Chuck McMann

Profile
- Position: Running back

Personal information
- Born: May 11, 1951 Toronto, Ontario, Canada
- Died: July 20, 2021 (aged 70) Qualicum Beach, British Columbia, Canada
- Height: 6 ft 0 in (1.83 m)
- Weight: 202 lb (92 kg)

Career information
- University: Wilfrid Laurier
- CFL draft: 1976: 3rd round, 24th overall pick

Career history

Playing
- 1976–1981: Montreal Alouettes
- 1982–1985: Montreal Concordes

Coaching
- 1988–1991: Waterloo Warriors (HC)
- 1992–2000: Calgary Stampeders (AC)
- 2001–2006: McGill Redmen (HC)
- 2007: Calgary Stampeders (RC)
- 2008–2021: BC Lions (STC/RBC)

Awards and highlights
- As player Grey Cup champion (1977); As coach 3× Grey Cup champion (1992, 1998, 2011); Frank Tindall Trophy (2002);

= Chuck McMann =

Canadian football player (1951–2021)

Charles McMann (May 11, 1951 – July 20, 2021) was a Canadian professional football running back who played 10 seasons in the Canadian Football League (CFL) for the Montreal Alouettes and Montreal Concordes. He went on to serve as special teams coordinator and running backs coach for the BC Lions. He was also the head coach of the Waterloo Warriors and McGill Redmen of CIS football, while being named the CIS Coach of the Year in 2002 with the latter. He won a Grey Cup championship in 1977 as a player, before winning three more championships as a coach.

==Early life==
McMann was born in Toronto on May 11, 1951. He studied at Wilfrid Laurier University, where he played football for the Golden Hawks from 1973 to 1976. He was subsequently drafted by the Montreal Alouettes in the third round of the 1976 CFL draft.

==Professional career==
McMann played for the Montreal Alouettes and its successor Montreal Concordes from 1976 to 1985. During this time, the franchise made three appearances in Grey Cup games and won the championship in 1977. He retired at the conclusion of the 1985 season.

==Coaching career==
After retiring as a player, McMann served as head coach of the Waterloo Warriors from 1988 until 1991. He went on to join the Calgary Stampeders the following year. As part of Wally Buono's coaching staff, McMann won championship rings in 1992 and 1998. His first stint with the franchise came to an end after the 2000 season.

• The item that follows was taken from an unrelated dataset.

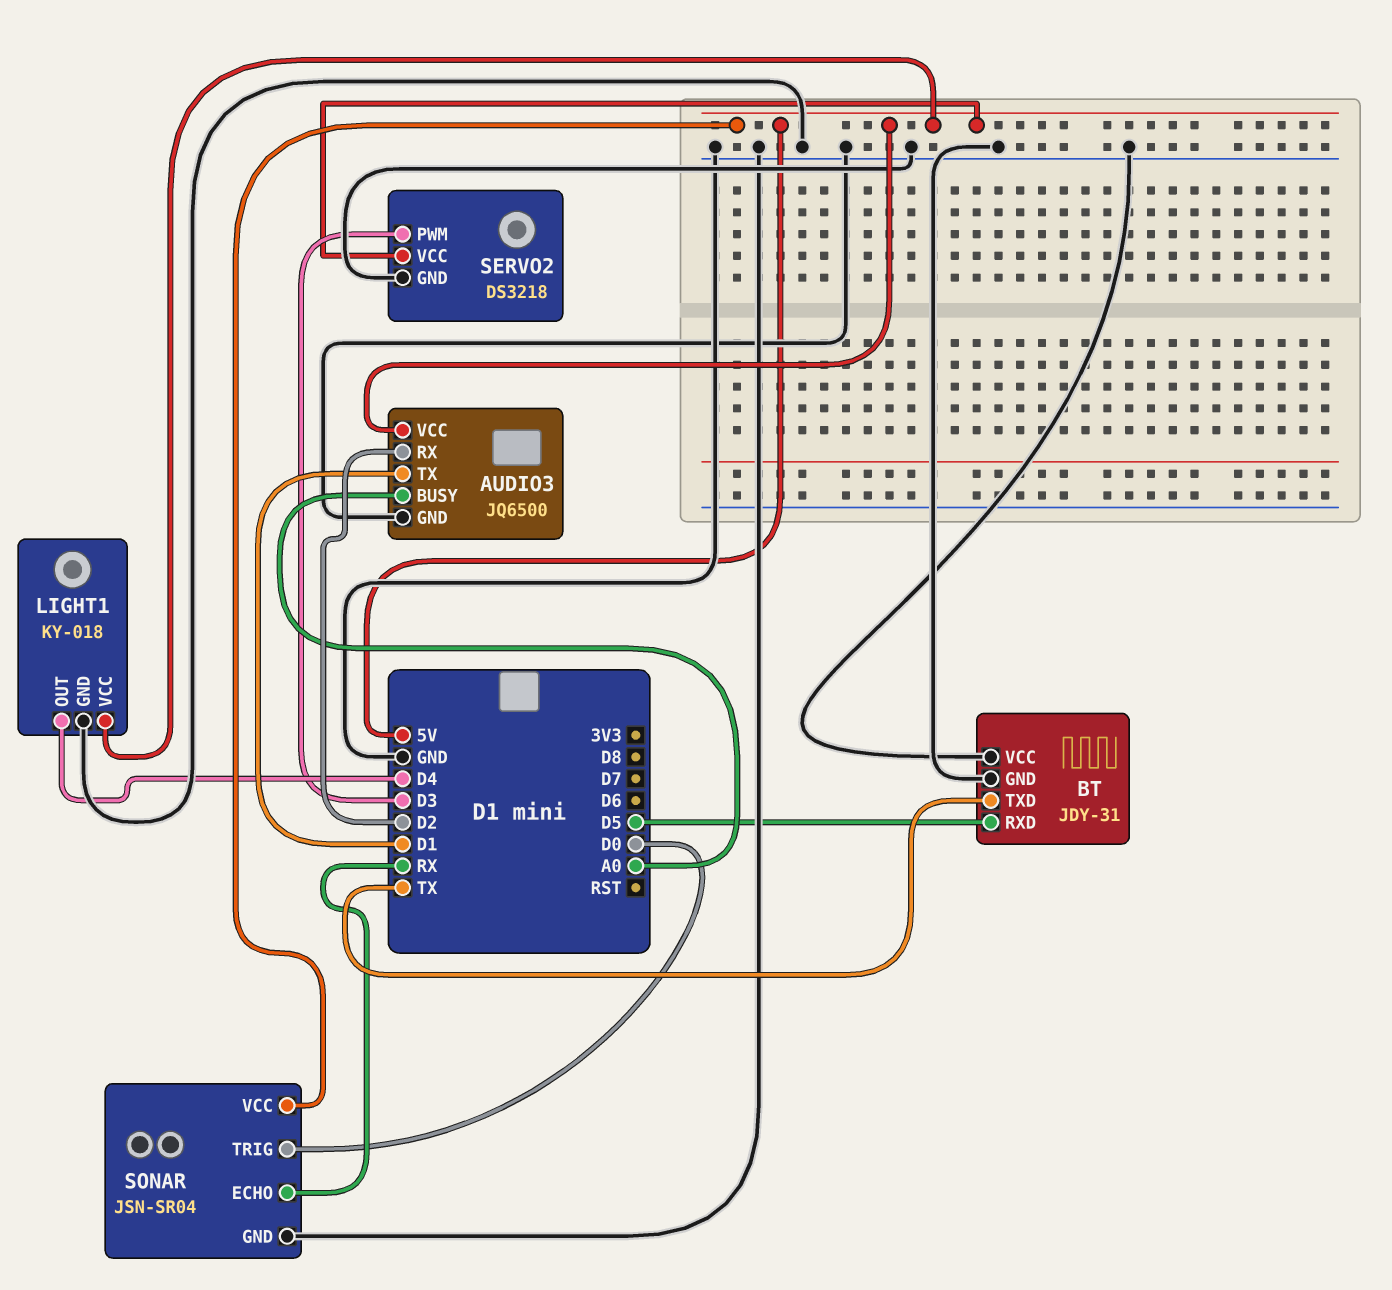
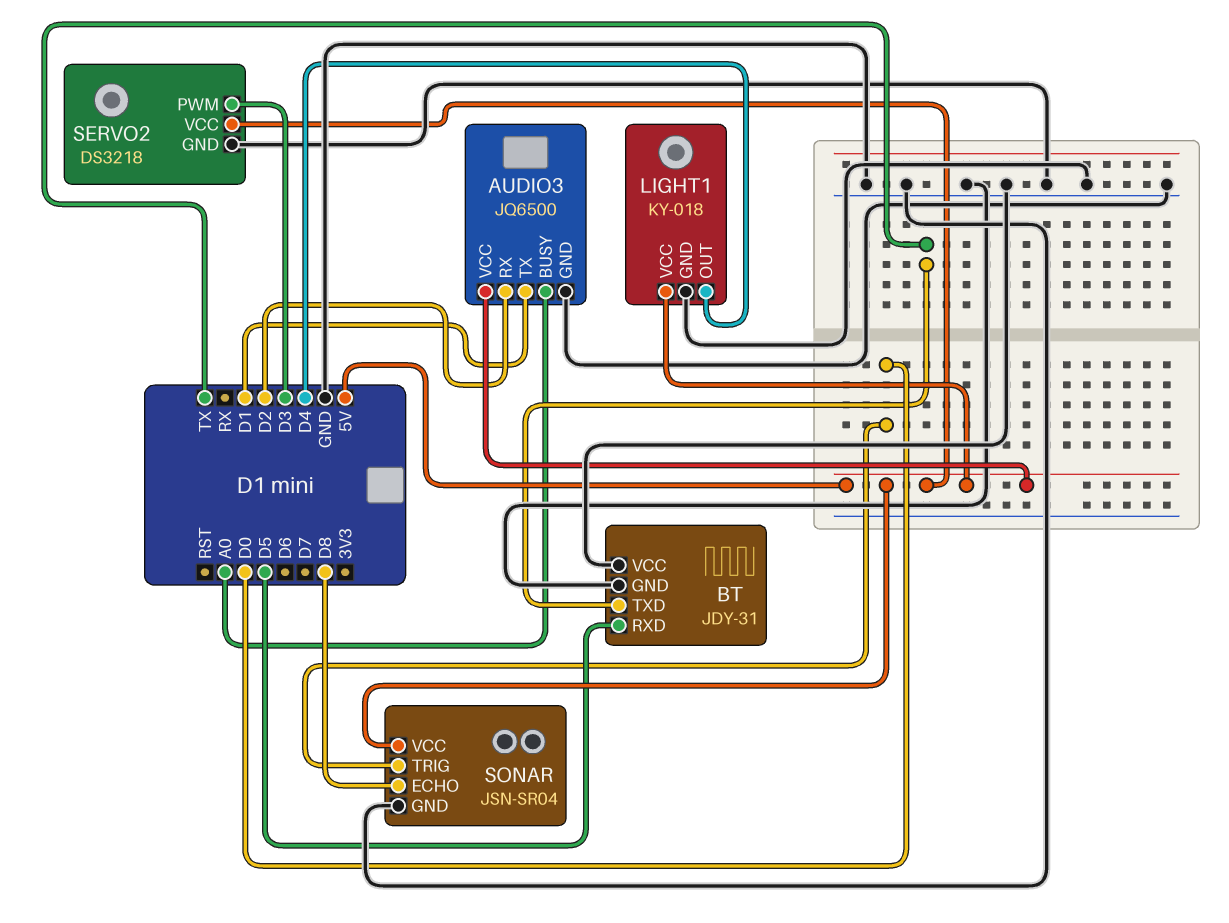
SONAR pin ECHO: RX -> D8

McMann became the head football coach at McGill University in 2001, succeeding Charlie Baillie. The Redmen won the Dunsmore Cup during his first two seasons, and he was conferred the CIS Frank Tindall Trophy in 2002 as Canadian university football's coach of the year. In October 2005, the university administration called off the team's final two games of the season, in response to substantiated reports that most players had engaged in hazing at the start of the academic year. McMann initially suspended one player for an indefinite period and five players for one game. He was dismayed by the decision to cancel the rest of the season. Although he sympathized with university's "need to make a strong statement", he felt that the players "ha[d] been punished enough". Several former Redmen players demanded that McMann be dismissed. However, the university's interim athletic director said that firing McMann was never contemplated, given that he denied being aware of the hazing.

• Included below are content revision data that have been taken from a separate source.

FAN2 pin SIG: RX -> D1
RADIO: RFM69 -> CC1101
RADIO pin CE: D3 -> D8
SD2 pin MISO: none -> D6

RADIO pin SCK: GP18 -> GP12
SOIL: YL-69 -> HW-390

Overall, the Redmen finished with an even 28–28 record and reached the playoffs five times during McMann's six seasons with the team. McMann resigned in January 2007 with one more year remaining on his contract. He cited personal reasons, adding that he wanted to "spend more time coaching and less on administrative matters". He later returned to the Stampeders that same month as receivers coach, before being released at the end of the season.

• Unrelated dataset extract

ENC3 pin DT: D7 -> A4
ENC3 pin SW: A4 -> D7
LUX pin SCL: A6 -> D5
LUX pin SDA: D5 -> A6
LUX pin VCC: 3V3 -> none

McMann joined the BC Lions in 2008 as its special teams coordinator and running backs coach, reuniting with Buono. He won his fourth and final Grey Cup championship with the franchise in 2011. He retired at the end of the 2015 season.

==Personal life==
McMann was married to Margaret until his death. They resided in Langley, British Columbia, where he was a member of the Willoughby Christian Reformed Church, and she taught at Langley Christian High School. He brought the Grey Cup trophy to the school in January 2012, shortly after the Lions' victory the previous year. They later moved to Vancouver Island.

McMann died at the age of 70 on July 20, 2021, after collapsing while riding his bike near his home on the Island.